LOS ANGELES - Apartment vacancy rates in Los Angeles County will continue to decline this year with rents also weathering further erosion, according to a report released Wednesday.

A slew of USC faculty experts and other top industry players gathered Wednesday to assess the market at the Casden Real Estate Economics Forecast at the Omni Los Angeles Hotel.

The event was presented by the USC Lusk Center for Real Estate.

According to the report, average rents in Los Angeles county will decline another 3.5 percent in 2010.

The region is expected to see a total decrease of 5.2 percent between the fourth quarter of 2009 and the fourth quarter of 2011.

Some areas aren't seeing any growth in the construction of apartments.

New apartment units were delivered in all of the county's submarkets last year except the San Gabriel and Antelope valleys.

The county lost more than 142,000 jobs last year, with the biggest declines occurring in manufacturing, trade, information, professional and business services, construction and government sectors, according to the report.

A panel discussion was also held at Wednesday's event to address distressed real estate solutions.

"The FDIC has ID'd over 1,000 banks as being overexposed to commercial real estate," said Marc D. Renard, executive managing director of the Global Capital Markets Group for Cushman & Wakefield of California Inc.

Michael A. Berman, president and CEO of CW Capital, a national lender to the multifamily and commercial real estate industry, said defaults and eminent defaults "are coming in as a tidal wave."

Will foreclosures increase over the next few years?

"Absolutely," Berman said. "There's very little liquidity out there unless you have an all-cash buyer. It's hard to get financing unless you're in a strong market with strong tenancies."
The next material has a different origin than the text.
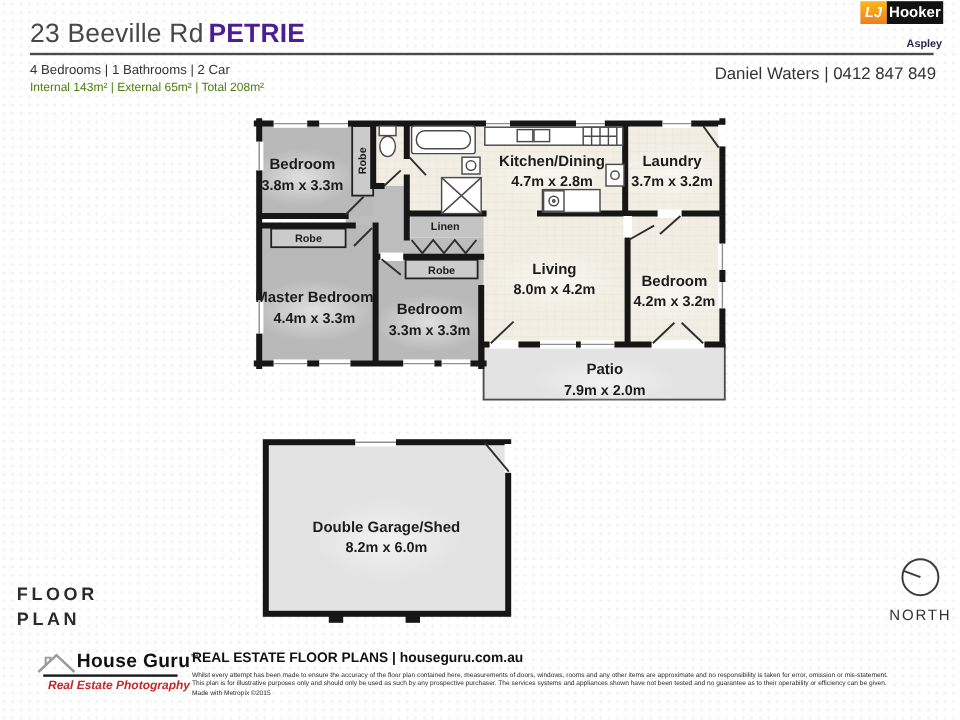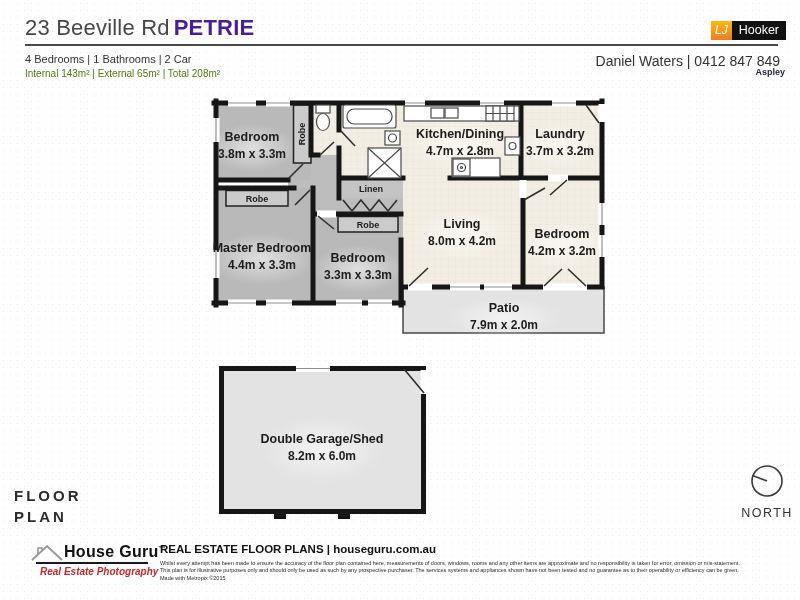"LJ" .ljh { font-weight: normal -> bold; top: 21px -> 1px }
Berman said some struggling owners of multifamily units are operating under a false sense of entitlement.

"They've defaulted on their loans and yet they think they are entitled to a loan rework," he said.
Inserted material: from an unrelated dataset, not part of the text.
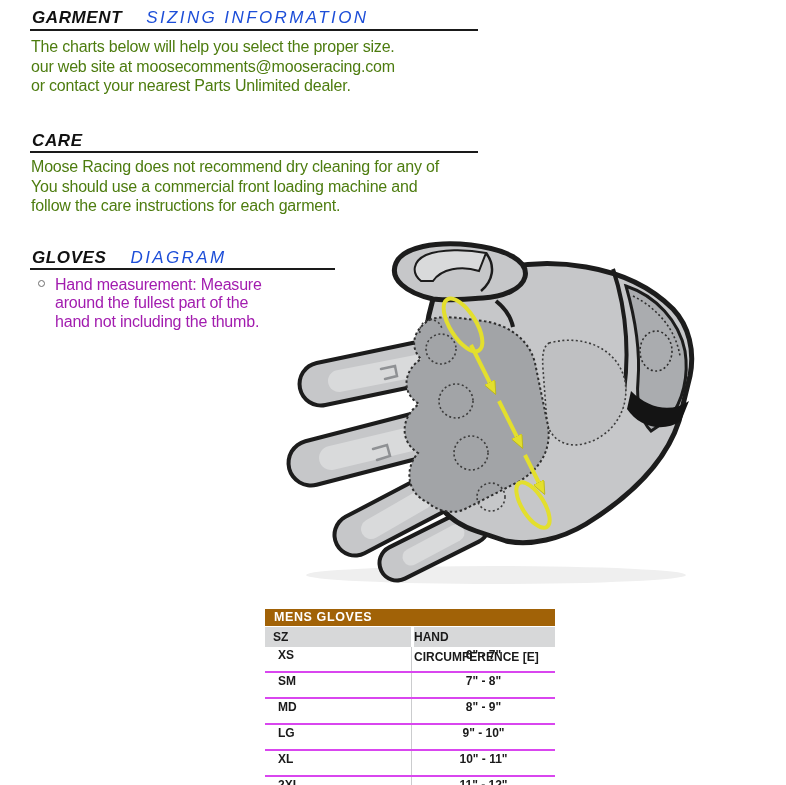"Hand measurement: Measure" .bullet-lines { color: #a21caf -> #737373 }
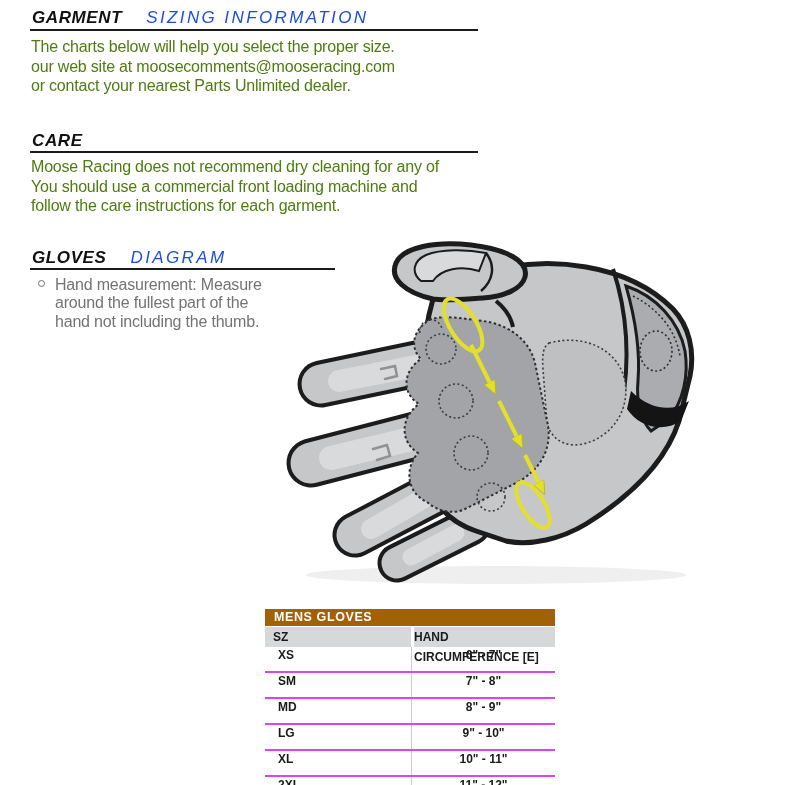"MENS GLOVES" .tbl-title { background: #a16207 -> #ec4899; height: 17px -> 31px }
A loan modification wouldn't necessarily be out the question, Berman said, but the borrower would have to come to the table with a sound business plan that makes financial sense and also be prepared to put in some "sweat equity."

Apartments rents are expected to stay flat in Riverside and San Bernardino counties, but will inch up in San Diego County because of a more positive employment outlook, the study said.